§ **Extrait fourni**
○ ○ ○ ○ ○
Personne ne se doutait de ce que je ressentais le matin face à la balance. Personne ne s’imaginait que je vivais avec cette obsession, avec ce sentiment de honte, de culpabilité, d’échec permanent parce que je n’arrivais plus à descendre en dessous du poids de mes 20 ans.
Mon corps a morflé pendant toutes ces années et maintenant, il se défend à sa manière et refuse de subir ces effets yoyos… Je l’ai bien senti bien lorsque j’ai décidé de me remettre une énième fois au régime.
Première prise de conscience
J’avais retrouvé le poids de mes 25 ans mais perdu une partie de moi.Je ne partageais plus les repas avec ma famille, je refusais les invitations chez nos ami-e-s ou au restaurant, je vivais dans la crainte du moindre gramme que je pourrais reprendre, j’étais une obsédée du gras et du sucre, je contrôlais tout, absolument tout, les étiquettes pour vérifier que l’apport en protéines est supérieur à celui en glucide, la moindre trace de matière grasse…
Je perdais ma bonne humeur. Je me renfermais sur moi et au lieu de me sentir fière, je me sentais aigrie. J’avais l’impression d’être « agressée » en permanence par la nourriture, par les gâteaux dans les vitrines des pâtisseries, par les odeurs des rôtisseries, par le marchand de vin qui me propose de goûter son dernier arrivage, par le restaurant indien qui veut m’offrir un nan au fromage avec ma commande…
Je me rendais bien compte que tout cela avait une incidence sur ma vie de couple, ma vie de famille, ma vie sociale… En gros, j’étais devenue chiante pour tout le monde et j’ai fini par m’en rendre compte.
○ ○ ○ ○ ○
(Relevés de coordonnées de points de repère)
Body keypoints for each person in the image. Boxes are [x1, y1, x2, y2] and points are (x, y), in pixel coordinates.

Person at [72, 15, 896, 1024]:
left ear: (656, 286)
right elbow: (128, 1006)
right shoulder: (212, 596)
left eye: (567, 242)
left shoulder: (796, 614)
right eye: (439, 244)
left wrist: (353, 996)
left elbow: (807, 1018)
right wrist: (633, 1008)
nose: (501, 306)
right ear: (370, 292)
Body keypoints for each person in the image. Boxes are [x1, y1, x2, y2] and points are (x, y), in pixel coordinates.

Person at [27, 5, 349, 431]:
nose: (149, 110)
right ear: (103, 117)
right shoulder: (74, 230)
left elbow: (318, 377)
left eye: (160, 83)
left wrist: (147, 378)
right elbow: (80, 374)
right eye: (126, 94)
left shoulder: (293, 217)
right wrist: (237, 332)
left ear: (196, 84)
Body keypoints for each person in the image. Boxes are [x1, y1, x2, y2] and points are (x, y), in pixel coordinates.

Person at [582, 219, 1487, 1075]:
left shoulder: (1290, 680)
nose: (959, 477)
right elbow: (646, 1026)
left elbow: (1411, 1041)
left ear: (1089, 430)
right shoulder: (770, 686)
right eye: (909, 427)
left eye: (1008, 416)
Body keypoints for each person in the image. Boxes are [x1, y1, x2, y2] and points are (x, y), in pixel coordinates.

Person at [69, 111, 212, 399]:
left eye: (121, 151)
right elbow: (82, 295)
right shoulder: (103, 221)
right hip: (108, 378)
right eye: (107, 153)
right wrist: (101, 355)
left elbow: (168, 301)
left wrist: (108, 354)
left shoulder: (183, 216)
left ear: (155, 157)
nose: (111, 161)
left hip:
○ ○ ○ ○ ○
§ **Tâche à réaliser**
D'après l'extrait, qu'est-ce que le restaurant indien veut offrir avec la commande ? Répondez brièvement, s'il vous plaît. Les entrées forment un matériel distinct de l'extrait.

§ **Réponse à la tâche**
Un nan au fromage.